======== Records for this task ========
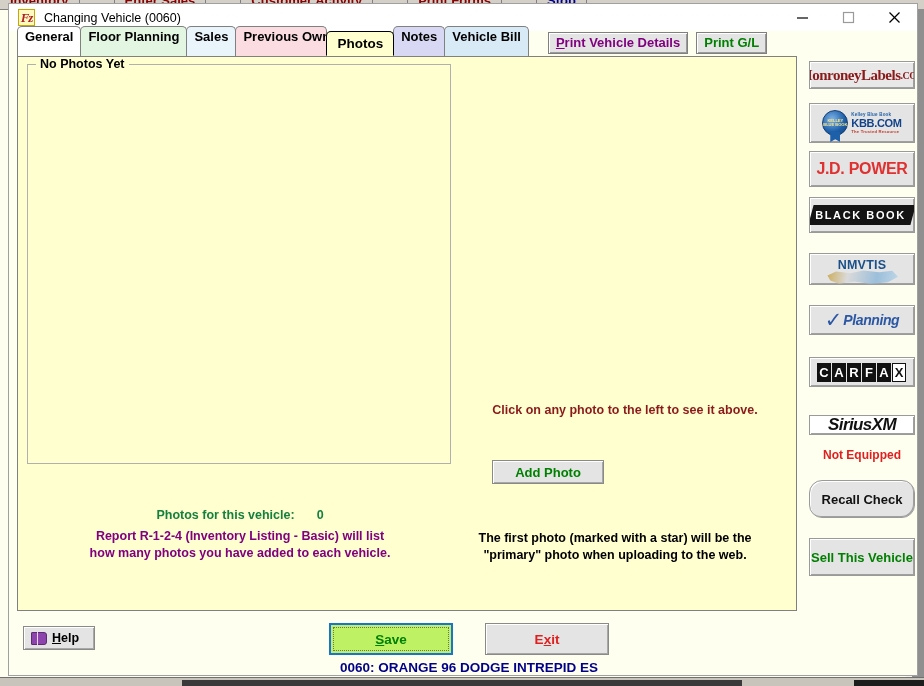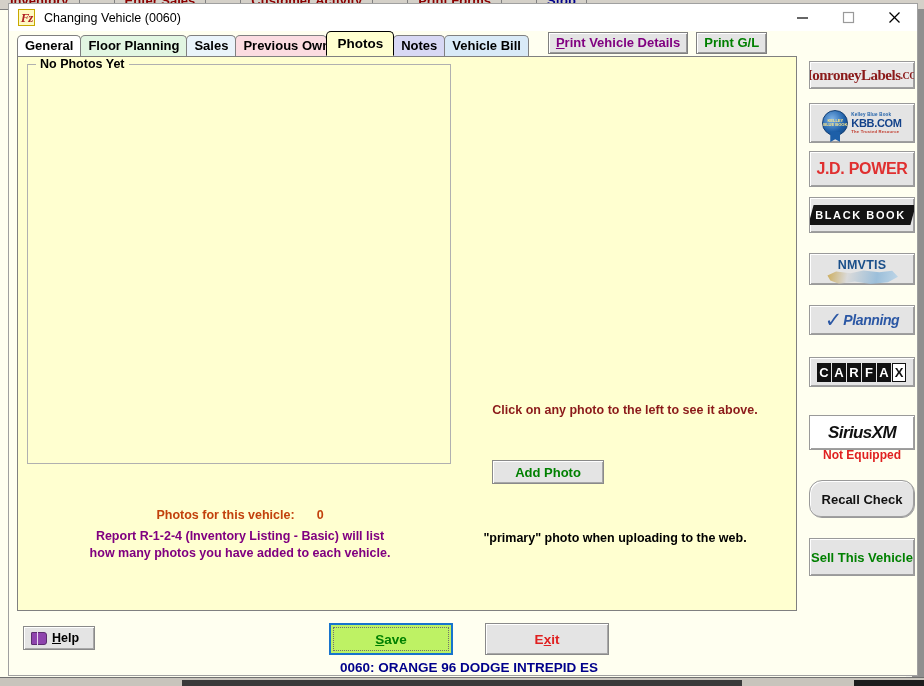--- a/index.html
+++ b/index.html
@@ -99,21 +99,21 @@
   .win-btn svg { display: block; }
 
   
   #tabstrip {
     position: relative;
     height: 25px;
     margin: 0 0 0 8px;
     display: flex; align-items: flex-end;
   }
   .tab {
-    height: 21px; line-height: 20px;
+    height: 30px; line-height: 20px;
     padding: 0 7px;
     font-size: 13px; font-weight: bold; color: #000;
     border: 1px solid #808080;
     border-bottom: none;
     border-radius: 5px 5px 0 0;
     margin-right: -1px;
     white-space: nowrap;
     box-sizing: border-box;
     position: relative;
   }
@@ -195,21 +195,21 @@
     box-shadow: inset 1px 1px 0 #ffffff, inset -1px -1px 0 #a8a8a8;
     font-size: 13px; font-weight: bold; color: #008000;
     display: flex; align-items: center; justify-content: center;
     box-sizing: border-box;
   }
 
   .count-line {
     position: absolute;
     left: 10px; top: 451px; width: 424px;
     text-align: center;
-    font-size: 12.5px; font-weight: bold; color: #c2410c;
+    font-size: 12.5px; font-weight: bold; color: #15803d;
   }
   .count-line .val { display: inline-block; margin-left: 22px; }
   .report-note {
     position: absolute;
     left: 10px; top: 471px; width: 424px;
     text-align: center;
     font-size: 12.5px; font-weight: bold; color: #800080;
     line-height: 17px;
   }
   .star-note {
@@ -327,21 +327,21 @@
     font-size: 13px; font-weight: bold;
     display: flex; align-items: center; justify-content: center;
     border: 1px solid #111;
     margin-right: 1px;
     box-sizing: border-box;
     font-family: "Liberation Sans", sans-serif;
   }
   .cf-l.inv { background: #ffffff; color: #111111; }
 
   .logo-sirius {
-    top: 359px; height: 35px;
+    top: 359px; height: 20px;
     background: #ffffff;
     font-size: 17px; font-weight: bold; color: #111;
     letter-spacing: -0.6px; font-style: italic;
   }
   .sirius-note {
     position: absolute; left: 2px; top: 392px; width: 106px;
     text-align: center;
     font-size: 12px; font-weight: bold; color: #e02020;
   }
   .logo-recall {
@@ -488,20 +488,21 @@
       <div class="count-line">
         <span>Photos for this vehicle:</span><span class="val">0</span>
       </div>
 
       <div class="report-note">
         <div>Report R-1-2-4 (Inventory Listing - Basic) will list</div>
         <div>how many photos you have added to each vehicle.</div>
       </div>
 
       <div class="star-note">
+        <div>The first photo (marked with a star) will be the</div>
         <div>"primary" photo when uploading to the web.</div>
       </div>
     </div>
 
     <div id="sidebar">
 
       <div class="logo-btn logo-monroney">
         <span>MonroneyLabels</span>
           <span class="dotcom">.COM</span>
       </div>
========
======== Records for this task ========
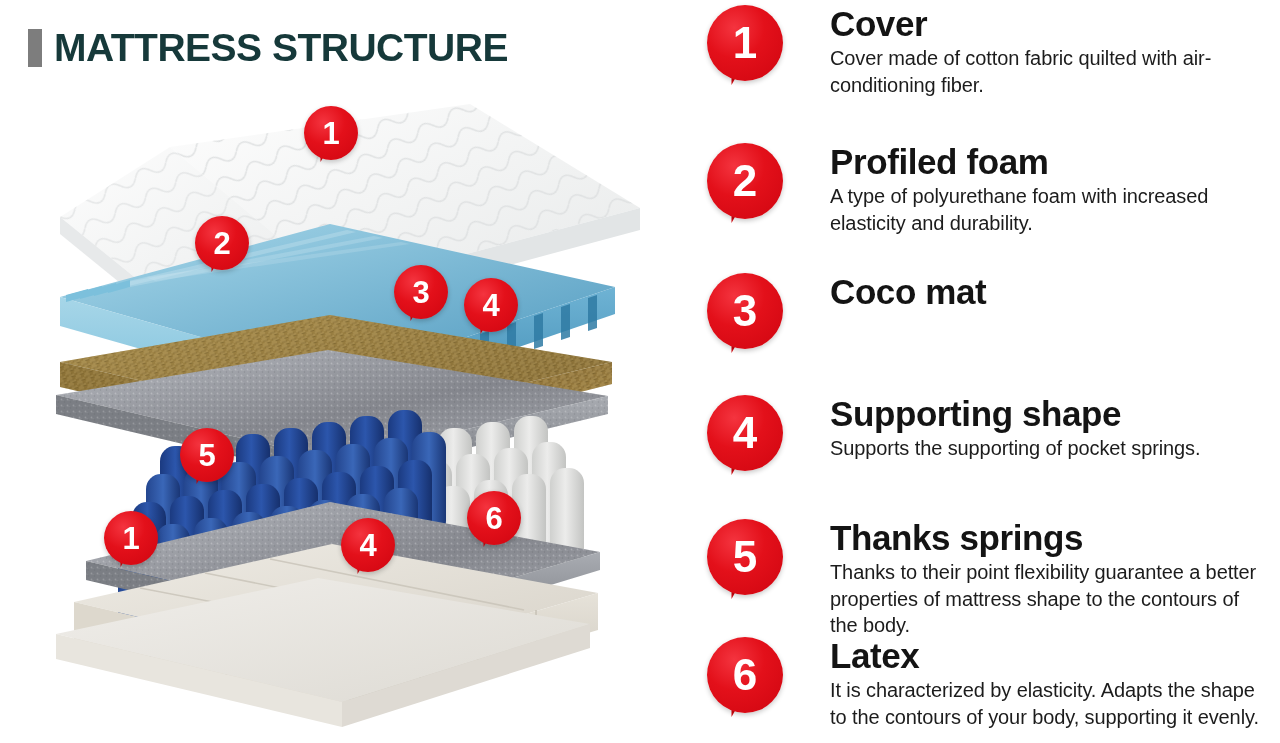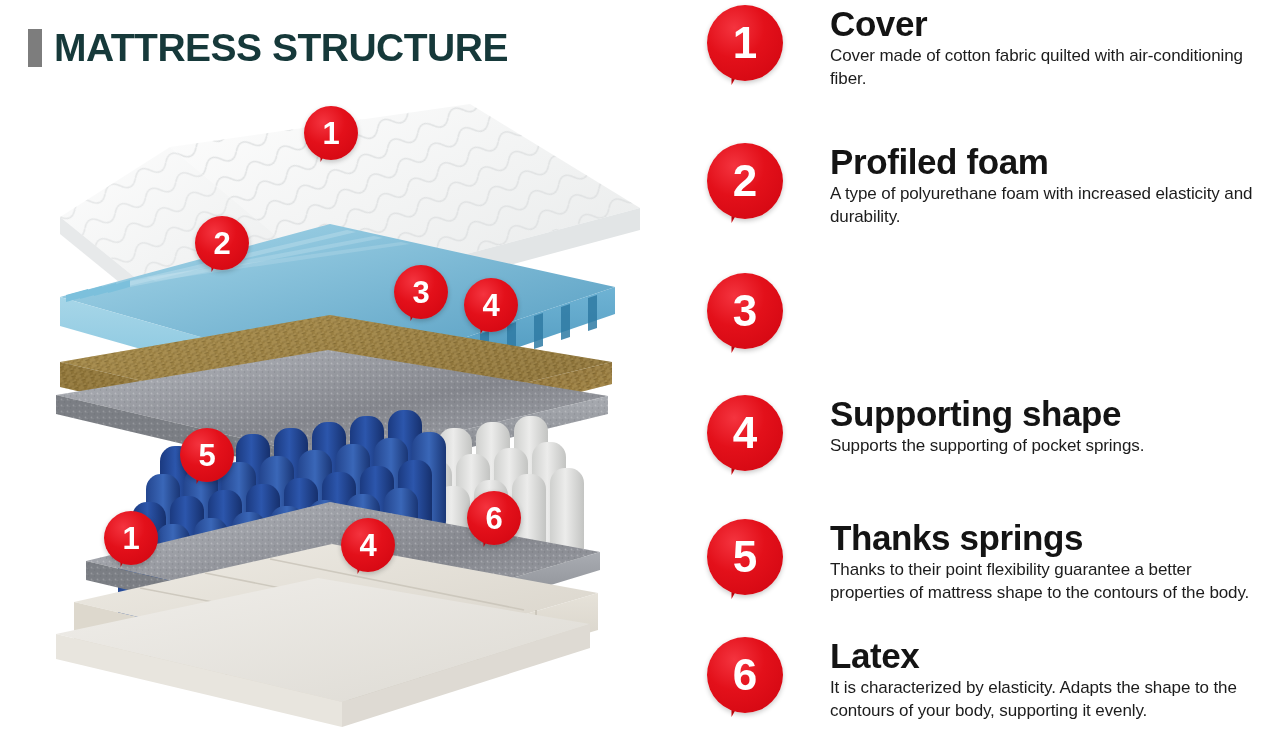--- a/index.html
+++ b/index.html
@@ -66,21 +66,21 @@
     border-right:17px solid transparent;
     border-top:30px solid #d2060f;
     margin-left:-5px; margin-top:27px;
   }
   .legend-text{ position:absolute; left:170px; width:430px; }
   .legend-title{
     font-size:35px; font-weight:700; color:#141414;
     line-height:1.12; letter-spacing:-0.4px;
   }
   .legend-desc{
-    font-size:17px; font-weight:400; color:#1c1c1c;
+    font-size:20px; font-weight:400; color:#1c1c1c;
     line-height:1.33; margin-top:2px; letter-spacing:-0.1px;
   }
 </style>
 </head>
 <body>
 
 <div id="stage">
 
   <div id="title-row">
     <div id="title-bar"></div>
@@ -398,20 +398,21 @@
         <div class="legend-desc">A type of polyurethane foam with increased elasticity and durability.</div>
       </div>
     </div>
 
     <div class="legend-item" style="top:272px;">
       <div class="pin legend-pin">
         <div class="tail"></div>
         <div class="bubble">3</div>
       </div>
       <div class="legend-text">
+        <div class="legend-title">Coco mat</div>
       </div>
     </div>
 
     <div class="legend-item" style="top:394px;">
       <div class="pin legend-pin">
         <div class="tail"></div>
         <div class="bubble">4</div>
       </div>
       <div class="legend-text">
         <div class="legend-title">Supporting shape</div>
========
> _Task directions_:
Search the data for the string "will". List each line that has it.

> _Written answer_:
         <div>Report R-1-2-4 (Inventory Listing - Basic) will list</div>
+        <div>The first photo (marked with a star) will be the</div>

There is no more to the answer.